▶ [Problems and tasks]
**A)** Reproduce everything in the comfort care passage from "The recent statement" down to "or otherwise communicate.".
**B)** Answer these questions from the comfort care passage:
(i) What are the two best-known categories of comfort care?
(ii) What position does Janet Burda hold?
(iii) For which patients is palliative care stated not to be intended?

▶ [Document section]
The recent statement from the Bush family about former First Lady Barbara Bush’s decision to receive comfort care instead of hospitalization has created a surge of interest and questions from the public about what “comfort care” actually means.
There are different forms of comfort care, but at its most basic, it’s a plan that focuses on symptom control, pain relief, and quality of life for a patient and ultimately to provide care and not a cure. “The other part of comfort care,” says Janet Burda, advanced practice nurse with Palos Community Hospital’s Home Health program in Palos Heights, “is helping relieve anxiety for the caregiver. Often caregivers don’t know what to expect at the end of a loved one’s life and they often don’t know how to recognize symptoms of discomfort in a patient who is not able to talk or otherwise communicate.
The two best-known categories of comfort care are palliative care and hospice care.
Palliative care is patient and family-centered care which focuses on quality of life by anticipating, preventing, and treating suffering during the course of the illness – for example, things like pain, anxiety, shortness of breath, nausea, vomiting or diarrhea for a cancer patient going through chemotherapy. This type of care addresses physical, intellectual, emotional, social, and spiritual needs and facilitates patient autonomy, access to information, and choice. This type of care is not for terminally-ill patients.

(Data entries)
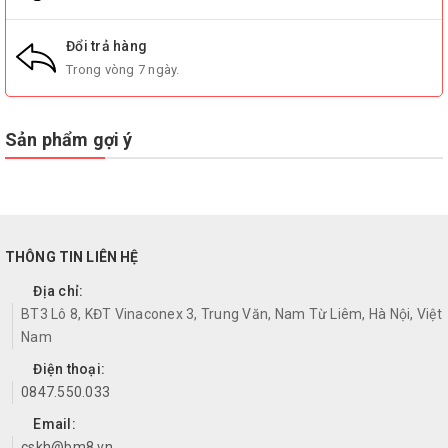
Đổi trả hàng
Trong vòng 7 ngày.
Sản phẩm gợi ý
THÔNG TIN LIÊN HỆ
Địa chỉ:
BT3 Lô 8, KĐT Vinaconex 3, Trung Văn, Nam Từ Liêm, Hà Nội, Việt
Nam
Điện thoại:
0847.550.033
Email:
cskh@bm8.vn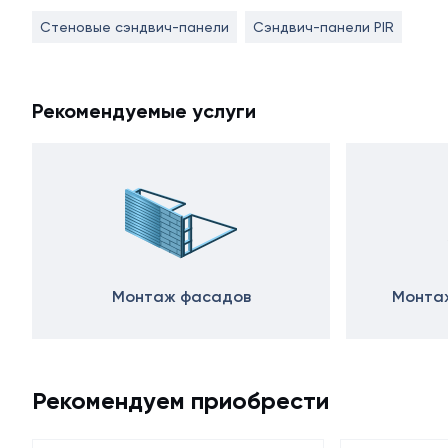
Стеновые сэндвич-панели
Сэндвич-панели PIR
Рекомендуемые услуги
Монтаж фасадов
Монтаж
Рекомендуем приобрести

▶ [Solved problems]
**A)**
The recent statement from the Bush family about former First Lady Barbara Bush’s decision to receive comfort care instead of hospitalization has created a surge of interest and questions from the public about what “comfort care” actually means.
There are different forms of comfort care, but at its most basic, it’s a plan that focuses on symptom control, pain relief, and quality of life for a patient and ultimately to provide care and not a cure. “The other part of comfort care,” says Janet Burda, advanced practice nurse with Palos Community Hospital’s Home Health program in Palos Heights, “is helping relieve anxiety for the caregiver. Often caregivers don’t know what to expect at the end of a loved one’s life and they often don’t know how to recognize symptoms of discomfort in a patient who is not able to talk or otherwise communicate.

**B)**
(i) Palliative care and hospice care.
(ii) She is an advanced practice nurse with Palos Community Hospital's Home Health program in Palos Heights.
(iii) Terminally-ill patients.